Two huge flaws in the CFI worldview

Mapping CFI culture, investigating which ideas/experiences are acceptable/non-acceptable, to see if this is a place where I want to spend any time.
My key question is about self-inquiry. Voegelin’s “experience…which cannot become itself an object of propositional knowledge…” seems to be unacceptable. Yet V claims that across cultures and across centuries this experience is the source from which “the symbols of ultimate values emerge as the exegesis of its truth”. In taking this position V seems to agree with Daoist discipline, Buddhist “make friends with yourself”, and Buddhist “cease the chatter of the mind”. So, this kind of self-inquiry seems to be unacceptable in CFI culture.
Also, on the issue of religion being the sedative use of doctrine (without the aforementioned experience) that fits into the historic process of recovery from trauma, this seems to be unacceptable.
In this frame of reference, “secular” and “humanist” would seem to be synonymous with “recovered from trauma”, and “religious” would seem to be synonymous with “suffering from serious PTSD”. (The crusaders were the jihadists of a former age.) Religious violence would be related to fear of losing one’s fix.
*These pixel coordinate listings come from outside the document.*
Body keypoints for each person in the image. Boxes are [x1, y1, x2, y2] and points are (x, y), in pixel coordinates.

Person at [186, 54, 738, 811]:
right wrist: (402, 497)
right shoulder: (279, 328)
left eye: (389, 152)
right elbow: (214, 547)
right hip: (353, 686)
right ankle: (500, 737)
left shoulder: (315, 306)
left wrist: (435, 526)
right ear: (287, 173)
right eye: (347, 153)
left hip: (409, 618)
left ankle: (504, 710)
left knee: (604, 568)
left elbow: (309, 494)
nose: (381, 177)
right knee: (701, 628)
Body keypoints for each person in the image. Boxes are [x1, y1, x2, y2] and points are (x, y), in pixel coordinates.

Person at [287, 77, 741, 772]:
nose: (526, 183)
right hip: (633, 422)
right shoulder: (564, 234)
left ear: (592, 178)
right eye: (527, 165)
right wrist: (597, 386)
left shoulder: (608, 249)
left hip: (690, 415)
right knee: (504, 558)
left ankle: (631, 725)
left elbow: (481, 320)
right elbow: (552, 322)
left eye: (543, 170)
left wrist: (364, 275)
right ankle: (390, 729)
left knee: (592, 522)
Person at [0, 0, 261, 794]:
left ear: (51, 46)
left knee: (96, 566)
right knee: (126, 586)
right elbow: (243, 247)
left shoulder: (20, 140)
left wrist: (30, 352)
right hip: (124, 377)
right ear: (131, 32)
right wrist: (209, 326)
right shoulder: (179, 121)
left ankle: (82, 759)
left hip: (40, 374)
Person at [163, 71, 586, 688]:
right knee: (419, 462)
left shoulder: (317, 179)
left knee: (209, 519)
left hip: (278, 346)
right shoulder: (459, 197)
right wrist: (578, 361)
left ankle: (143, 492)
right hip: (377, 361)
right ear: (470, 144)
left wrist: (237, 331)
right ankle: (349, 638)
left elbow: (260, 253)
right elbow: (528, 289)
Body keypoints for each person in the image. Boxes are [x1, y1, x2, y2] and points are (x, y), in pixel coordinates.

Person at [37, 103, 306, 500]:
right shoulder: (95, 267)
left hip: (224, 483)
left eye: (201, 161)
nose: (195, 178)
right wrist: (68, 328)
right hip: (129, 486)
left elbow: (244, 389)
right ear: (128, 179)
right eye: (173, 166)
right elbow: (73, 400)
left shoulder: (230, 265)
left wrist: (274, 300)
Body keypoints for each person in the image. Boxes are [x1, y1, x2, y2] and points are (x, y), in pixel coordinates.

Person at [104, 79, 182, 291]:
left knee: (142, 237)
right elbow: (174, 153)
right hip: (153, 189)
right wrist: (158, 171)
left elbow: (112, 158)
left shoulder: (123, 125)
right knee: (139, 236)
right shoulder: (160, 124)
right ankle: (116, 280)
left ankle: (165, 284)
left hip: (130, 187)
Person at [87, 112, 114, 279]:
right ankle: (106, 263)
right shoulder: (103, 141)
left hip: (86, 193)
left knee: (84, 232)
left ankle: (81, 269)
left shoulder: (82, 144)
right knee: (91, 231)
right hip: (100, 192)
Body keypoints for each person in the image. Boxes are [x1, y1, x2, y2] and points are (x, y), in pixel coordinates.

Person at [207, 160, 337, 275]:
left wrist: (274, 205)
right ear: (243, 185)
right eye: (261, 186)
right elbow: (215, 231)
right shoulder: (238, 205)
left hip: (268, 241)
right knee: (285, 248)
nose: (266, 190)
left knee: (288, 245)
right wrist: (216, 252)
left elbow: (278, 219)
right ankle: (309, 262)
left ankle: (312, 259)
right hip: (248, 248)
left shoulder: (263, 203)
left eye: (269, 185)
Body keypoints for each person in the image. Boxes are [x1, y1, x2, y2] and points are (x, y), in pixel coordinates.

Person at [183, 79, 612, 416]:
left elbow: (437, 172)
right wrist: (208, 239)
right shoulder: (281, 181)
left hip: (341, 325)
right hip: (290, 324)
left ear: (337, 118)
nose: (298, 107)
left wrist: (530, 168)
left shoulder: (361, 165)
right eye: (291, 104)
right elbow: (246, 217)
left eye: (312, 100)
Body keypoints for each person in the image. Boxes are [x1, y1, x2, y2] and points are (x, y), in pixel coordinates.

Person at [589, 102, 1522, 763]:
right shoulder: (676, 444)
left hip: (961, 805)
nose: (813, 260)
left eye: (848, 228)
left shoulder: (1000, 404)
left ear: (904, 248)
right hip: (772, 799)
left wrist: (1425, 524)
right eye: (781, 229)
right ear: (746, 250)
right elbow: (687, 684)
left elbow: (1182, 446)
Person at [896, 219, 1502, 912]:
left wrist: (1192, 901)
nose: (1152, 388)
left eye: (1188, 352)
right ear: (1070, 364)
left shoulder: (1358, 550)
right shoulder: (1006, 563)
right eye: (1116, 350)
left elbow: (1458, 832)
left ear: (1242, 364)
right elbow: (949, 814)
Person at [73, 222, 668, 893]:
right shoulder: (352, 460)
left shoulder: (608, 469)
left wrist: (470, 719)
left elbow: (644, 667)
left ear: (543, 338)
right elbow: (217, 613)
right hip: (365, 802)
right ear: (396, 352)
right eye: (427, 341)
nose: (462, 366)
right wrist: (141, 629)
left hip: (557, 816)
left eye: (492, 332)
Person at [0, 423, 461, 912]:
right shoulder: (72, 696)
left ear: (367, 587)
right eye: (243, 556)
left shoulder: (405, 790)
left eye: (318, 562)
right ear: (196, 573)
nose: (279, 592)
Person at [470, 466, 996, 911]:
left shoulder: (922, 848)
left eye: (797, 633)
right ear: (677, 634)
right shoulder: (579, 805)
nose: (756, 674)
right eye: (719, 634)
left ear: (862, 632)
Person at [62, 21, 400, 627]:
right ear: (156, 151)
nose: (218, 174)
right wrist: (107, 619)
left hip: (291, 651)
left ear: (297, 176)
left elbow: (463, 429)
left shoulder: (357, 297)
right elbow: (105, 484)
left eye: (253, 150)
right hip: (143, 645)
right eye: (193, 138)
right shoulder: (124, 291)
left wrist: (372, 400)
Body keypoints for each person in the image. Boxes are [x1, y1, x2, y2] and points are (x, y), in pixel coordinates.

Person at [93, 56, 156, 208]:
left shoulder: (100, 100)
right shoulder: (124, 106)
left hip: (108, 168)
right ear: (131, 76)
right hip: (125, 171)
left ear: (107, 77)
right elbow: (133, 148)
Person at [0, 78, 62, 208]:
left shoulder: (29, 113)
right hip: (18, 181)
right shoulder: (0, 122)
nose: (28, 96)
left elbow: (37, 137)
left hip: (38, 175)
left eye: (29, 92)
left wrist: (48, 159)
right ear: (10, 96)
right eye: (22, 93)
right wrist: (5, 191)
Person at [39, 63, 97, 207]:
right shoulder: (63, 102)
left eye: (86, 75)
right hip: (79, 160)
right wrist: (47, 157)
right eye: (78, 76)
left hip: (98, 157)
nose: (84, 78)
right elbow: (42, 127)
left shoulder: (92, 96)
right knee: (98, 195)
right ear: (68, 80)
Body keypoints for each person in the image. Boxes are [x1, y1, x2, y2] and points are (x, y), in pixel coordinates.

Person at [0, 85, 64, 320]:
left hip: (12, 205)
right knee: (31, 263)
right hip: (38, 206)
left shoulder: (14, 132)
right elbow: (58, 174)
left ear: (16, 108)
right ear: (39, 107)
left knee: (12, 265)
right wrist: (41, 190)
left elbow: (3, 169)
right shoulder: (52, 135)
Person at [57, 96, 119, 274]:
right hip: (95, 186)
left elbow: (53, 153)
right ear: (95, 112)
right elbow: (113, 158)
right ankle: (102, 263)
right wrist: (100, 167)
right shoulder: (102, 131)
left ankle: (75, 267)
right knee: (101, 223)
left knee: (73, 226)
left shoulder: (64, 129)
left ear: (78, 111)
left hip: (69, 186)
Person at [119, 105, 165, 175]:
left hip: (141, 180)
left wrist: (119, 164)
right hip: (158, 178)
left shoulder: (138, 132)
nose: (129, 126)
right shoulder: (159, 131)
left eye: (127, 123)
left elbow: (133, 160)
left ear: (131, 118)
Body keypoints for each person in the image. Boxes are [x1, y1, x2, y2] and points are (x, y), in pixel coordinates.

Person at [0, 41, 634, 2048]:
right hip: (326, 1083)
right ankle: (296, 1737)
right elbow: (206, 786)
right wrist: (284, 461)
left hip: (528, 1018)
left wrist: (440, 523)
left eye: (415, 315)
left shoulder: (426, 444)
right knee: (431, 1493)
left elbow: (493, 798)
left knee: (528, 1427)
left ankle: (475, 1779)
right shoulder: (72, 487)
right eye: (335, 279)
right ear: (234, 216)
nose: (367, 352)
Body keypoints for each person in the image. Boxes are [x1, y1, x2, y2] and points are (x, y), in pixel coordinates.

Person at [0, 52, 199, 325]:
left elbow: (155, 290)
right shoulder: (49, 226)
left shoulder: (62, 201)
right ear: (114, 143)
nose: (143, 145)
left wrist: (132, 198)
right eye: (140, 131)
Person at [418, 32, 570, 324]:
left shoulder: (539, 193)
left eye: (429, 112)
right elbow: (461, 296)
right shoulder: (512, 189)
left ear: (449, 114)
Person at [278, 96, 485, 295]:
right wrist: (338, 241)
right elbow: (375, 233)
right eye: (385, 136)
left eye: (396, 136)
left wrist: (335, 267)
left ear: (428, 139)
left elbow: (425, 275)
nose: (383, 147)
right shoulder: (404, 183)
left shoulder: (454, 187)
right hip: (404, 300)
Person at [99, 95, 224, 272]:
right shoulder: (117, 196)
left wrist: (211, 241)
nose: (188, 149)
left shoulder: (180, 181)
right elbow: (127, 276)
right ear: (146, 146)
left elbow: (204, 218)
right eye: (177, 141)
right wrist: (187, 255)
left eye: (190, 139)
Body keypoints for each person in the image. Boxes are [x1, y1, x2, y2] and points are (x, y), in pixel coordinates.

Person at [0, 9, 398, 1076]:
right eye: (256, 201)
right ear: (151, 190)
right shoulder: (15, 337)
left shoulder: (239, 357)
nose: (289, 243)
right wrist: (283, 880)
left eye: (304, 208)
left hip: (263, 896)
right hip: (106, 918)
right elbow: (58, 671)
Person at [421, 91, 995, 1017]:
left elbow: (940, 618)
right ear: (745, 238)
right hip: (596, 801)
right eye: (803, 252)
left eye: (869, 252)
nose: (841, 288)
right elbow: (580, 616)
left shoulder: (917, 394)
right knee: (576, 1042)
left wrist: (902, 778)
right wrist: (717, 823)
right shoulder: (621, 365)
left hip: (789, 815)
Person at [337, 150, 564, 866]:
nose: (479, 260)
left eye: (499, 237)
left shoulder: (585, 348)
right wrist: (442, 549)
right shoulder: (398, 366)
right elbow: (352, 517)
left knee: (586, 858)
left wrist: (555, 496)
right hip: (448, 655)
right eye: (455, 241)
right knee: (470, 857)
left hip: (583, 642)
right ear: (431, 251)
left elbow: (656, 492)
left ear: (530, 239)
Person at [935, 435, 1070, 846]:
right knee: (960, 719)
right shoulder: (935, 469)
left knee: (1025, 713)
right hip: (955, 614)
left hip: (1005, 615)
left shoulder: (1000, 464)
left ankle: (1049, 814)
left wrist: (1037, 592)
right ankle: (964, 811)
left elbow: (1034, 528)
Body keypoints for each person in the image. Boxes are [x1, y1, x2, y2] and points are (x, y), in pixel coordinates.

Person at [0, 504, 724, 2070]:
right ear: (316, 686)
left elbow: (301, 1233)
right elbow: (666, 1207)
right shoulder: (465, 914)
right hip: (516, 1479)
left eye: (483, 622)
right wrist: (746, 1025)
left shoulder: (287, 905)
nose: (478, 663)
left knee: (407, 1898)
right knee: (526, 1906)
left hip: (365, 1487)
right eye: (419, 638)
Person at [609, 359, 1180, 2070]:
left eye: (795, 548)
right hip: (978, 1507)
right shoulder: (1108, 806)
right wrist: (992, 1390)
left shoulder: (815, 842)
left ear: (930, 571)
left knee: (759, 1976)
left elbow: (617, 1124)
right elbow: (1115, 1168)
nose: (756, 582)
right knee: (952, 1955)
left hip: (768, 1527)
The intensely orthodox believer would be a kind of junkie.
“Reason” seems to be trickier. It seems to be purely “thinking”, versus “meditation”, which includes “to be fully aware of the vividness of internal sensations and stimuli from the external world as they impact the senses.” [And there are distinctly possible left-brain, right-brain correlations.]
I am a self-inquiring meditator. Do I belong here?